Effective June 1, 2006, TransCanada revised the composition and names of its reportable business segments to Pipelines and Energy. Pipelines is principally comprised of the company’s pipelines in Canada, the United States and Mexico. Energy includes the company’s power operations, natural gas storage and liquefied natural gas (LNG) businesses in Canada and the United States. These changes had no impact on consolidated net income.
TransCanada expects to file an application with the NEB for a certificate of public convenience and necessity to construct the required new facilities later this year once environmental assessment work is completed. TransCanada filed its Preliminary Information Package for the required new facilities with the NEB on July 10, 2006.
TransCanada also continued to consult with stakeholders along the proposed route of the Keystone pipeline in May and June 2006. Public consultations included a series of open houses relating to the proposed extension of the Keystone pipeline to Cushing, Oklahoma.

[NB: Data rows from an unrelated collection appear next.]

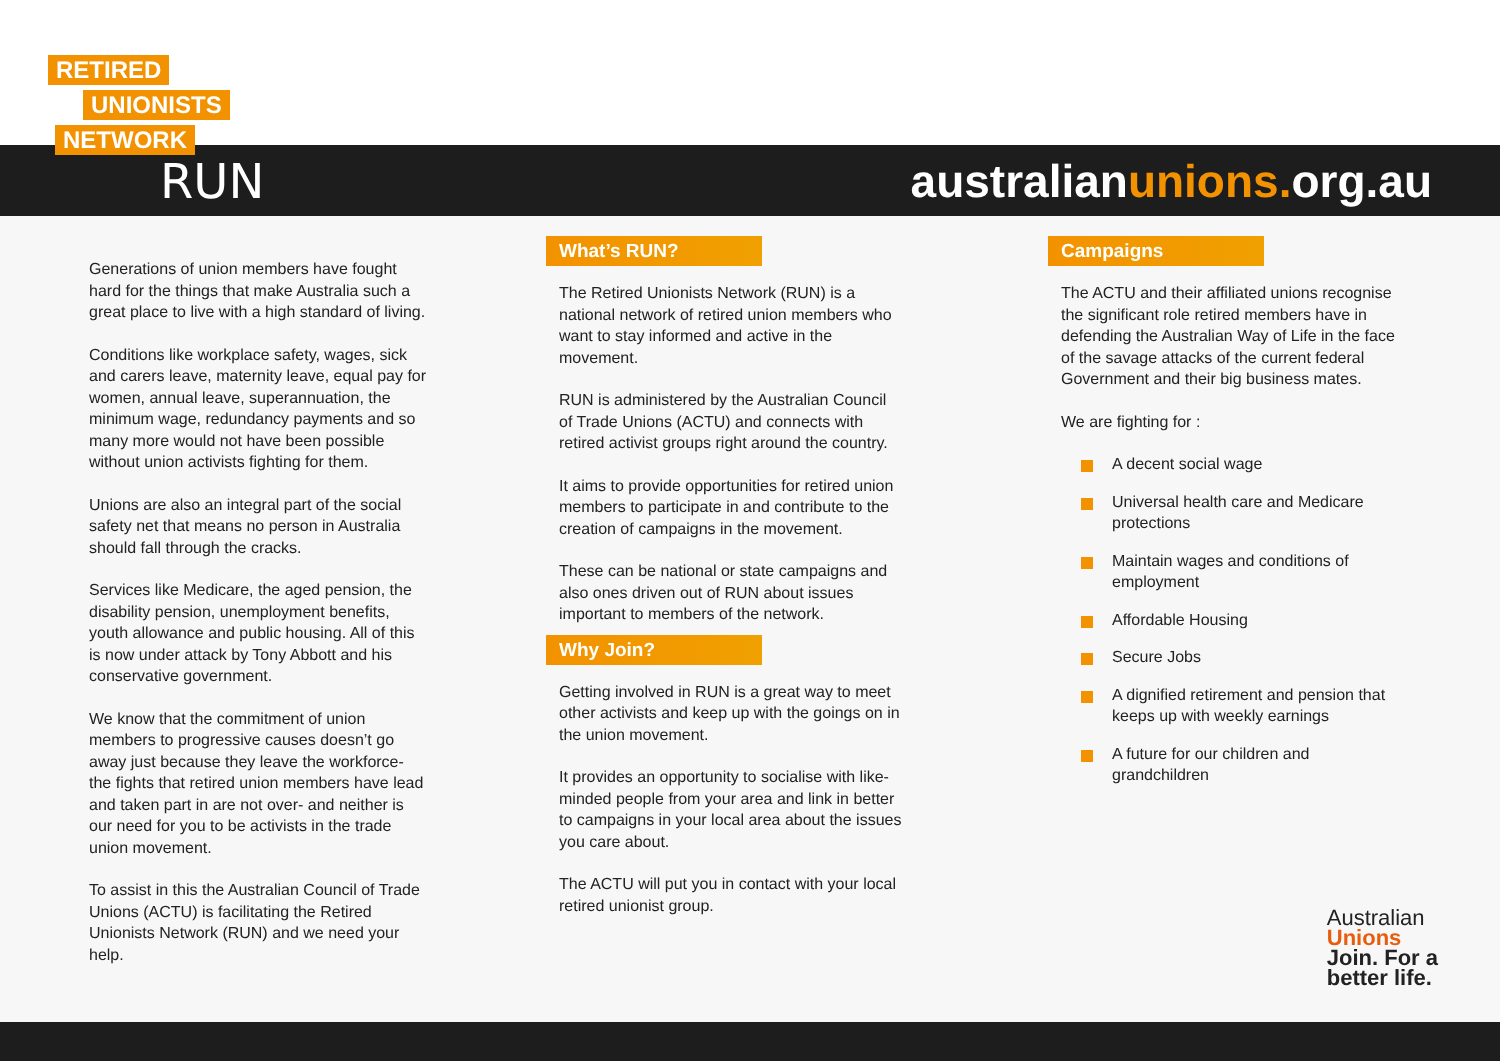RETIRED
UNIONISTS
NETWORK
RUN australianunions. org.au
Generations of union members have fought hard for the things that make Australia such a great place to live with a high standard of living.
Conditions like workplace safety, wages, sick and carers leave, maternity leave, equal pay for women, annual leave, superannuation, the minimum wage, redundancy payments and so many more would not have been possible without union activists fighting for them.
Unions are also an integral part of the social safety net that means no person in Australia should fall through the cracks.
Services like Medicare, the aged pension, the disability pension, unemployment benefits, youth allowance and public housing. All of this is now under attack by Tony Abbott and his conservative government.
We know that the commitment of union members to progressive causes doesn’t go away just because they leave the workforce- the fights that retired union members have lead and taken part in are not over- and neither is our need for you to be activists in the trade union movement.
To assist in this the Australian Council of Trade Unions (ACTU) is facilitating the Retired Unionists Network (RUN) and we need your help.
What’s RUN?
The Retired Unionists Network (RUN) is a national network of retired union members who want to stay informed and active in the movement.
RUN is administered by the Australian Council of Trade Unions (ACTU) and connects with retired activist groups right around the country.
It aims to provide opportunities for retired union members to participate in and contribute to the creation of campaigns in the movement.
These can be national or state campaigns and also ones driven out of RUN about issues important to members of the network.
Why Join?
Getting involved in RUN is a great way to meet other activists and keep up with the goings on in the union movement.
It provides an opportunity to socialise with like-minded people from your area and link in better to campaigns in your local area about the issues you care about.
The ACTU will put you in contact with your local retired unionist group.
Campaigns
The ACTU and their affiliated unions recognise the significant role retired members have in defending the Australian Way of Life in the face of the savage attacks of the current federal Government and their big business mates.
We are fighting for :
A decent social wage
Universal health care and Medicare protections
Maintain wages and conditions of employment
Affordable Housing
Secure Jobs
A dignified retirement and pension that keeps up with weekly earnings
A future for our children and grandchildren
Australian
Unions
Join. For a
better life.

TransCanada anticipates holding a binding Open Season on the proposed Cushing Extension later this year.
TransCanada will hold a teleconference today at 2 p.m. (Mountain) / 4 p.m. (Eastern) to discuss the second quarter 2006 financial results and general developments and issues concerning the company. Analysts, members of the media and other interested parties wanting to participate should phone 1-866-898-9626 or 416-340-2216 (Toronto area) at least 10 minutes prior to the start of the teleconference. No passcode is required. A live webcast of the teleconference will also be available on TransCanada's website at www.transcanada.com.

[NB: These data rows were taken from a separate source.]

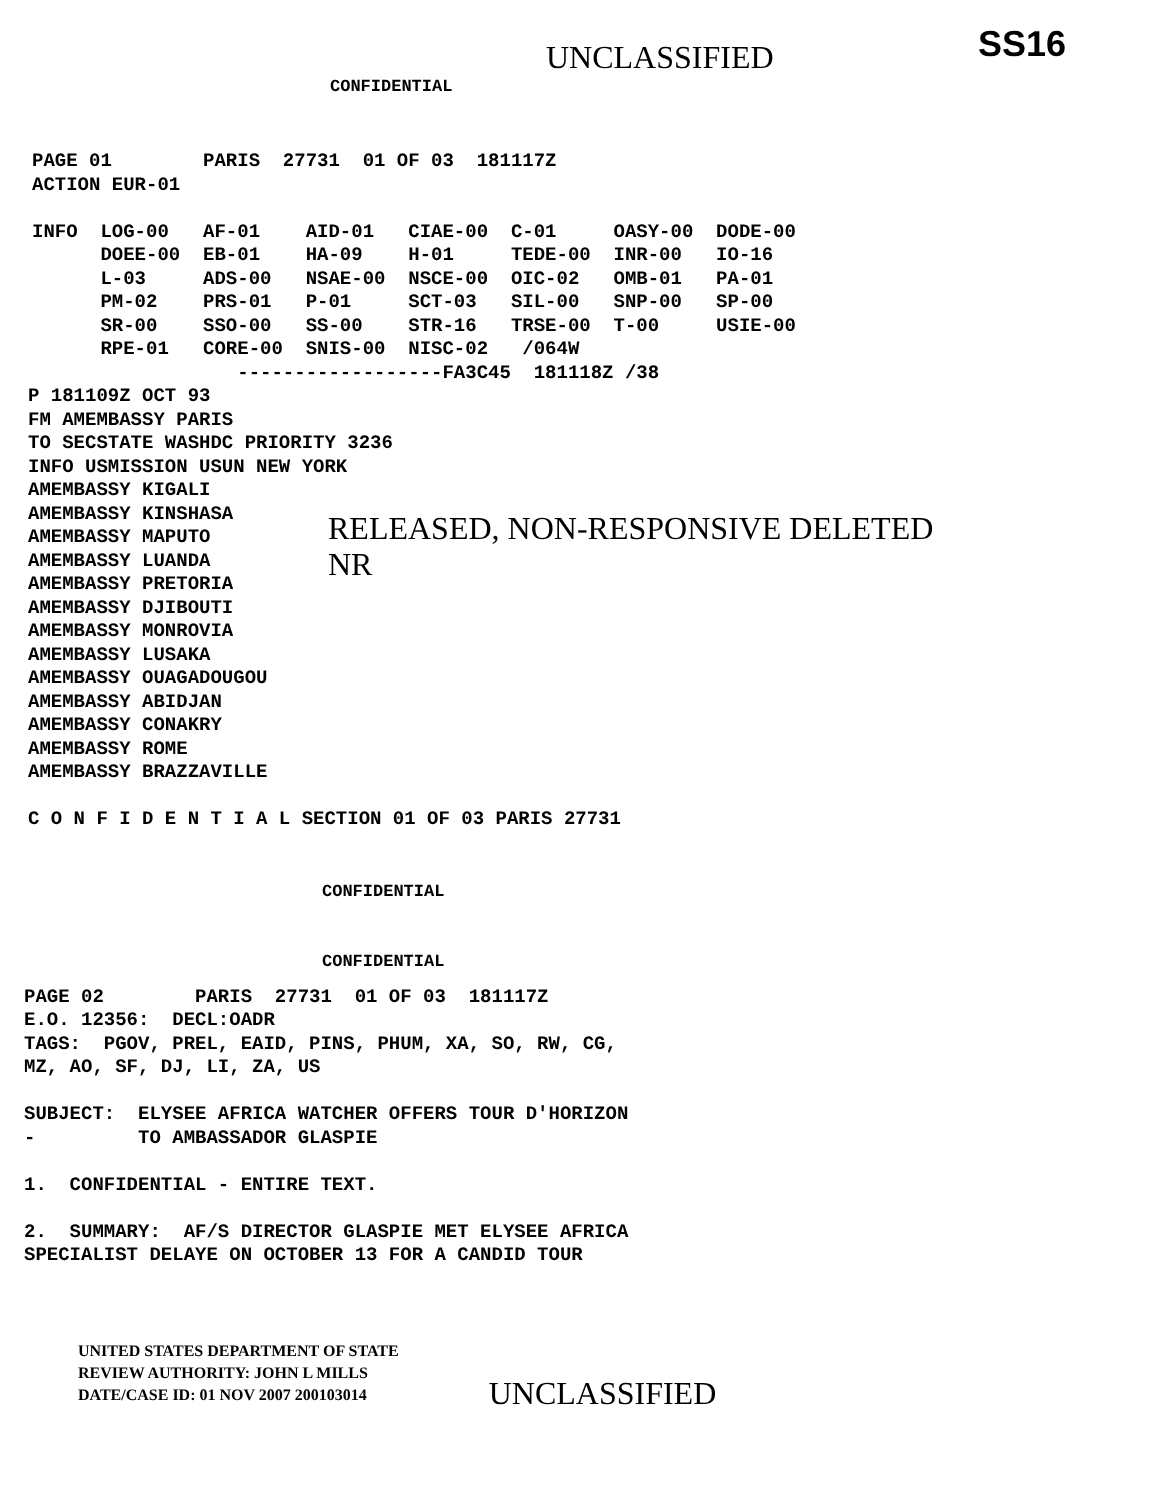CONFIDENTIAL
UNCLASSIFIED SS16
PAGE 01        PARIS  27731  01 OF 03  181117Z
ACTION EUR-01

INFO  LOG-00   AF-01    AID-01   CIAE-00  C-01     OASY-00  DODE-00
      DOEE-00  EB-01    HA-09    H-01     TEDE-00  INR-00   IO-16
      L-03     ADS-00   NSAE-00  NSCE-00  OIC-02   OMB-01   PA-01
      PM-02    PRS-01   P-01     SCT-03   SIL-00   SNP-00   SP-00
      SR-00    SSO-00   SS-00    STR-16   TRSE-00  T-00     USIE-00
      RPE-01   CORE-00  SNIS-00  NISC-02   /064W
                  ------------------FA3C45  181118Z /38
P 181109Z OCT 93
FM AMEMBASSY PARIS
TO SECSTATE WASHDC PRIORITY 3236
INFO USMISSION USUN NEW YORK
AMEMBASSY KIGALI
AMEMBASSY KINSHASA
AMEMBASSY MAPUTO
AMEMBASSY LUANDA
AMEMBASSY PRETORIA
AMEMBASSY DJIBOUTI
AMEMBASSY MONROVIA
AMEMBASSY LUSAKA
AMEMBASSY OUAGADOUGOU
AMEMBASSY ABIDJAN
AMEMBASSY CONAKRY
AMEMBASSY ROME
AMEMBASSY BRAZZAVILLE

C O N F I D E N T I A L SECTION 01 OF 03 PARIS 27731
RELEASED, NON-RESPONSIVE DELETED
NR
CONFIDENTIAL
CONFIDENTIAL
PAGE 02        PARIS  27731  01 OF 03  181117Z
E.O. 12356:  DECL:OADR
TAGS:  PGOV, PREL, EAID, PINS, PHUM, XA, SO, RW, CG,
MZ, AO, SF, DJ, LI, ZA, US

SUBJECT:  ELYSEE AFRICA WATCHER OFFERS TOUR D'HORIZON
-         TO AMBASSADOR GLASPIE

1.  CONFIDENTIAL - ENTIRE TEXT.

2.  SUMMARY:  AF/S DIRECTOR GLASPIE MET ELYSEE AFRICA
SPECIALIST DELAYE ON OCTOBER 13 FOR A CANDID TOUR
UNITED STATES DEPARTMENT OF STATE
REVIEW AUTHORITY: JOHN L MILLS
DATE/CASE ID: 01 NOV 2007 200103014
UNCLASSIFIED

The conference will begin with a short address by members of TransCanada's executive management, followed by a question and answer period for investment analysts. A question and answer period for members of the media will immediately follow.
A replay of the teleconference will be available two hours after the conclusion of the call until midnight (Eastern) August 3, 2006. Please call 1-800-408-3053 or 416-695-5800 (Toronto area) and enter passcode 3192148. The webcast will be archived and available for replay on www.transcanada.com.
TransCanada is a leader in the responsible development and reliable operation of North American energy infrastructure. TransCanada’s network of more than 41,000 kilometres (25,600 miles) of wholly-owned pipeline transports the majority of Western Canada’s natural gas production to key Canadian and U.S. markets. A growing independent power producer, TransCanada owns, or has interests in, approximately 6,700 megawatts of power generation in Canada and the United States. TransCanada’s common shares trade on the Toronto and New York stock exchanges under the symbol TRP.